## Te analyseren tekst

"""

ECLI:NL:RBAMS:2025:5343

Rechtbank Amsterdam

Datum uitspraak
8 juli 2025
Publicatiedatum
22 juli 2025
Zaaknummer
13.338564.24
Instantie
Rechtbank Amsterdam
Type
Uitspraak
Rechtsgebied
Strafrecht
Procedures
  • Eerste aanleg - meervoudig
Vindplaatsen
  • Rechtspraak.nl
AI samenvatting door LexboostAutomatisch gegenereerd

Vrijspraak van vervoer van MDMA in Amsterdam

Op 8 juli 2025 heeft de Rechtbank Amsterdam uitspraak gedaan in een strafzaak tegen een verdachte die beschuldigd werd van het opzettelijk vervoeren van ongeveer 2030 gram MDMA. De verdachte, geboren in 1978 en zonder vaste woon- of verblijfplaats in Nederland, was op dat moment gedetineerd. Tijdens de zitting heeft de officier van justitie, mr. R.W. van Zanten, gevorderd dat de verdachte veroordeeld zou worden tot een gevangenisstraf van acht maanden. De verdediging, vertegenwoordigd door mr. D. Bektesevic, heeft echter aangevoerd dat het tenlastegelegde niet bewezen kon worden en heeft verzocht om vrijspraak.

"""

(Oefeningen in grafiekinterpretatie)
"""

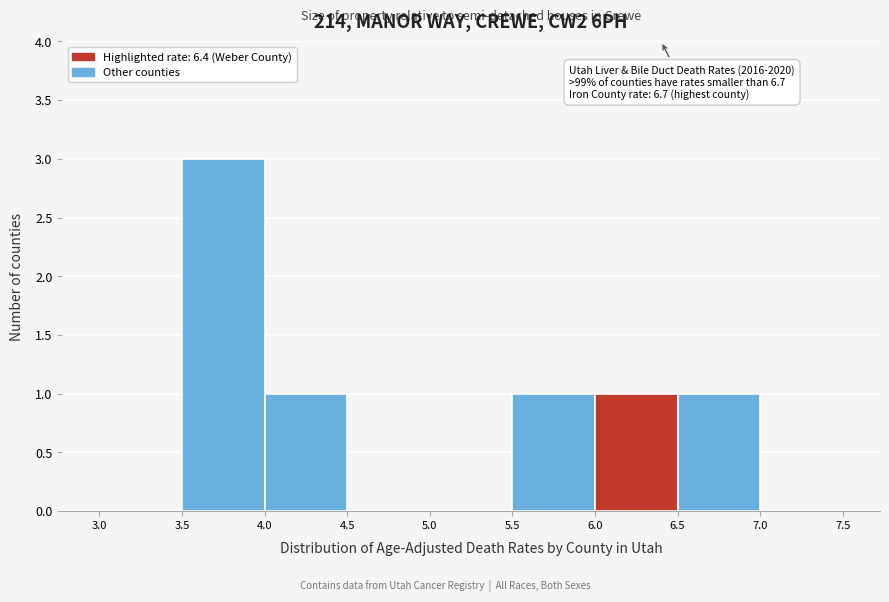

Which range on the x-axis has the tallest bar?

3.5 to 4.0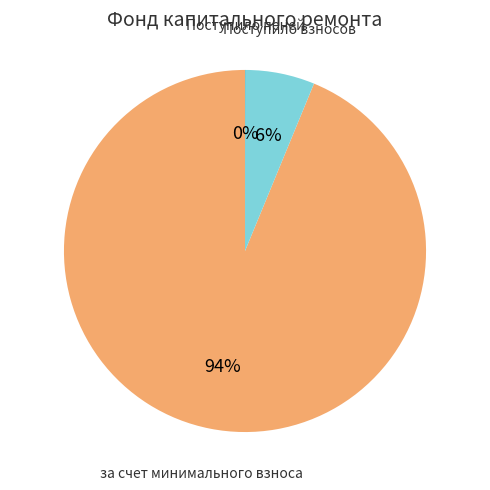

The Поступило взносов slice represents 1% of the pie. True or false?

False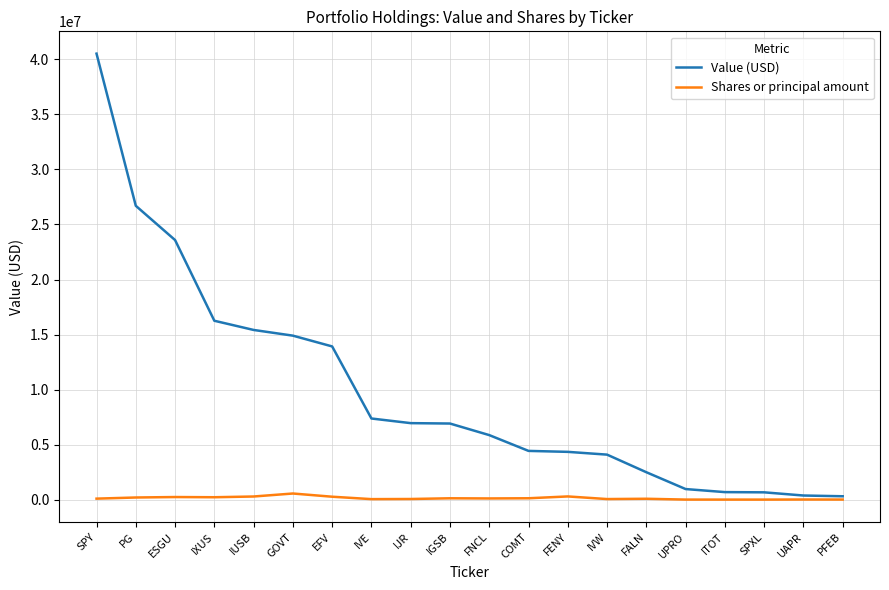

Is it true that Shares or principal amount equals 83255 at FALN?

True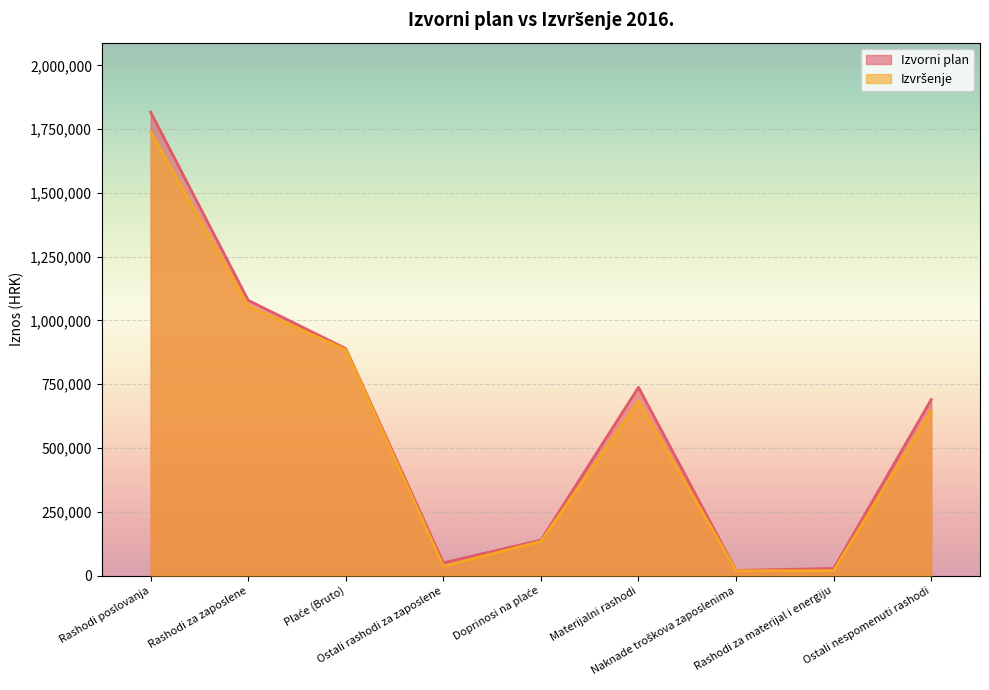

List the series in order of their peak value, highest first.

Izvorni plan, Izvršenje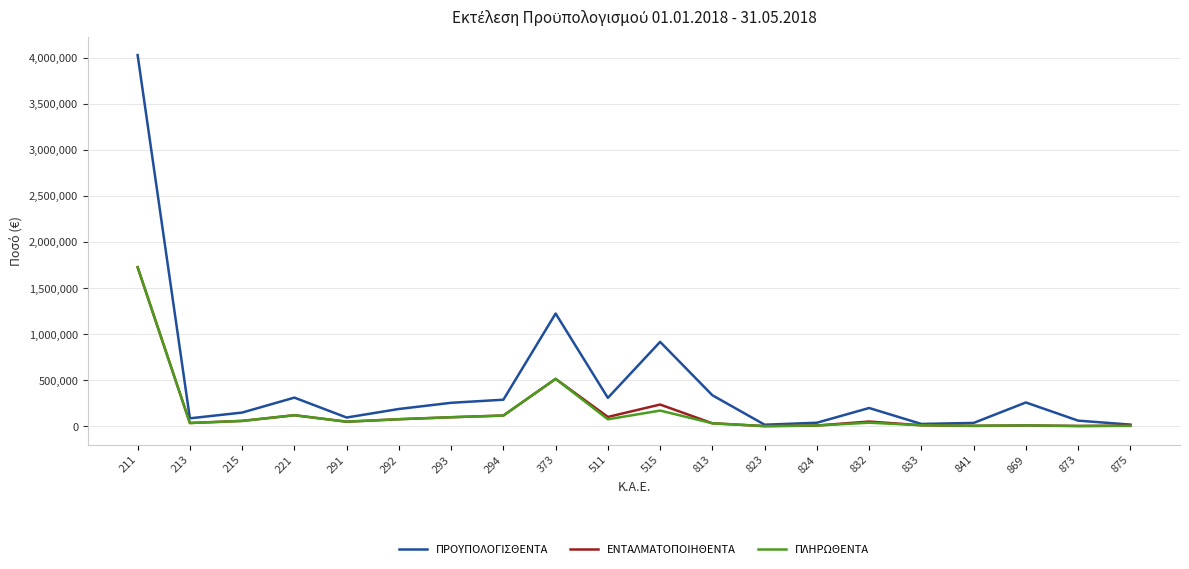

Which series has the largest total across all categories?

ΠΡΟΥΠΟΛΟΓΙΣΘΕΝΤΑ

"""

## Opdracht
Hervat de tekst over de strafzaak om het vervoer van MDMA direct na de laatste zin. De items zijn afkomstig uit een andere bron.

## Antwoord
De rechtbank heeft de zaak zorgvuldig beoordeeld en geconcludeerd dat het ten laste gelegde niet bewezen kon worden. De verdachte was bijrijder in een voertuig waarin de MDMA was aangetroffen, maar het voertuig was niet in gebruik door de verdachte. De tas waarin de MDMA was aangetroffen, was van de verdachte, maar zij heeft verklaard niet te hebben geweten dat de MDMA in haar tas zat. De rechtbank heeft vastgesteld dat er reële alternatieve scenario's mogelijk zijn waarin de verdachte geen wetenschap had van de aanwezigheid van de MDMA. Aangezien er geen aanvullend onderzoek is gedaan dat de wetenschap van de verdachte kon bevestigen, heeft de rechtbank besloten om de verdachte vrij te spreken van het tenlastegelegde.

De rechtbank heeft ook het geschorste bevel tot voorlopige hechtenis opgeheven. Dit vonnis is uitgesproken op de openbare terechtzitting van 8 juli 2025, waarbij de rechters J.M.F. Vastenburg, M.C.H. Broesterhuizen en H.H.J. Zevenhuijzen aanwezig waren, samen met griffier mr. C. Wolswinkel.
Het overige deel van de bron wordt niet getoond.